Pagi ini matahari cerah, ruangan kosan terasa lebih hangat bangun. Sinar matahari tidak benar-benar masuk karena terhalang gedung Gandaria 8 Tower.
Alarm berbunyi sejak pukul enam namun sejam kemudian baru bangkit.
Masuk kantor jam delapan. Jarak ke kantor bisa ditempuh dalam waktu 12 menit saja. Diawali dengan berjalan kaki dari Jalan Pandan menyebrang ke jalan Gandaria II.
Lalu, belok kiri ke Gandaria Tengah II dan tibalah di tujuan. Harusnya bisa masuk tepat jam delapan, kenyataanya tidak. Dasar millennial.
Setelah itu bukannya langsung bekerja malah sibuk buka sosial media.
Butuh asupan motivasi, itu yang terbersit. Rale L, hanya itu nama yang masih kental di memori. Menyesal tak kuminta nomor ponselnya.
Pulang kerja larut malam jum’at pekan lalu tidak pernah semenyenangkan itu. Jalanan di depan Menara BTN tidak begitu ramai.

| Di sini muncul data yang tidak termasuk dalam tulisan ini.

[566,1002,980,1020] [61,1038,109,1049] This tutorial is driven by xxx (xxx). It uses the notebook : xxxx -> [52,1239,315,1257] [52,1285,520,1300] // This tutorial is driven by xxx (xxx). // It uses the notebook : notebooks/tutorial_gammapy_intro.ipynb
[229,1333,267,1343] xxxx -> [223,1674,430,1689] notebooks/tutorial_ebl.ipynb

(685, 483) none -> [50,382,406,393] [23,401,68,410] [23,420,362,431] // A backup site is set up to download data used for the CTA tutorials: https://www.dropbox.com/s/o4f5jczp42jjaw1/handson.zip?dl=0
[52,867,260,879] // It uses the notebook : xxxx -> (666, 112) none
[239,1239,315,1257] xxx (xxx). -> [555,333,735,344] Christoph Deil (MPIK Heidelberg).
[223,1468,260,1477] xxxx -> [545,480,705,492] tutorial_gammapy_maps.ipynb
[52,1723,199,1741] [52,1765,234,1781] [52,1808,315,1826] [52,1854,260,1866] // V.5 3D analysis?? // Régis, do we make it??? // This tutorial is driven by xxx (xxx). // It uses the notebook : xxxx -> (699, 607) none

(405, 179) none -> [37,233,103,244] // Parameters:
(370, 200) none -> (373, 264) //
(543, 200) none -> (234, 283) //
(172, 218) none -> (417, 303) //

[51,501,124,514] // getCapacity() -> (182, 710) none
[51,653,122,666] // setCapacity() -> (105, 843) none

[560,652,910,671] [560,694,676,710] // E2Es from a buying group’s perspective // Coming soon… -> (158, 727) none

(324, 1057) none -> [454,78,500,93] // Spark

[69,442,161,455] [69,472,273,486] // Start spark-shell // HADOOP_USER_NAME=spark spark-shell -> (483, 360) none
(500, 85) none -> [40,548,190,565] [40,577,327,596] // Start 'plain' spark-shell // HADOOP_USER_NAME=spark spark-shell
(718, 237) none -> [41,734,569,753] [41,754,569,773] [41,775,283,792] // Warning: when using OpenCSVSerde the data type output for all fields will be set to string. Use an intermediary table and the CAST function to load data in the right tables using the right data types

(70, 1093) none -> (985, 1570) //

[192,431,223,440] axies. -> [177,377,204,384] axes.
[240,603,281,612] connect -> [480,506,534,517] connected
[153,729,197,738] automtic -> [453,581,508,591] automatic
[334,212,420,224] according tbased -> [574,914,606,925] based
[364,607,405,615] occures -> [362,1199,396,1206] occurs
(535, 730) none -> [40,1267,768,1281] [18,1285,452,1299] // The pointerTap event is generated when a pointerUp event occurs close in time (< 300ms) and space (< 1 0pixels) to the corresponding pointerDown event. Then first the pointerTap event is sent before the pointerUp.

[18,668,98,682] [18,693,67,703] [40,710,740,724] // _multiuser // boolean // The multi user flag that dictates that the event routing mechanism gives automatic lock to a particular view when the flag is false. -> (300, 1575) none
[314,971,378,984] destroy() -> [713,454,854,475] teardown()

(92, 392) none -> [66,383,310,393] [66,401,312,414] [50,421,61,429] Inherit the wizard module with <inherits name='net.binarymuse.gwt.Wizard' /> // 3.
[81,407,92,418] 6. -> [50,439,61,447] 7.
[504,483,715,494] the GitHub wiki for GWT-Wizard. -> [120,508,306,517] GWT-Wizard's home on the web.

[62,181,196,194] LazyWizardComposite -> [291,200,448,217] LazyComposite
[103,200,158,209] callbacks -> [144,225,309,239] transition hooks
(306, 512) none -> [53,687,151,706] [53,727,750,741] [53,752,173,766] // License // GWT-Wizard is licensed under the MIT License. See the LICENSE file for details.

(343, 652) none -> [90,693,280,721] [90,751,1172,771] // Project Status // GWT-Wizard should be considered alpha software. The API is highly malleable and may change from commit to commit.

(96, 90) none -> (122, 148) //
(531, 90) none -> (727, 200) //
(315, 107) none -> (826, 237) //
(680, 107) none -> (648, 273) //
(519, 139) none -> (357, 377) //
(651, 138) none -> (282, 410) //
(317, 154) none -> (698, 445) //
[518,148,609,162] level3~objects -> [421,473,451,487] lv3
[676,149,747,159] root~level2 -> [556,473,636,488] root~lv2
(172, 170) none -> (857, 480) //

Tanganku melambai kepada dua taksi yang melintas, keduanya lewat begitu saja. Lalu, taxi ketiga melambat dan berhenti ke sisi jalan tempat ku berdiri menunggu.
Satu langkah turun dari trotoar langsung mengantarkanku di depan pintu belakang.
Ku masuk dan mobil pun melaju di kawasan Harmoni. Punggung ini sudah terbebas dari tas ransel berisi laptop berat. Lega rasanya.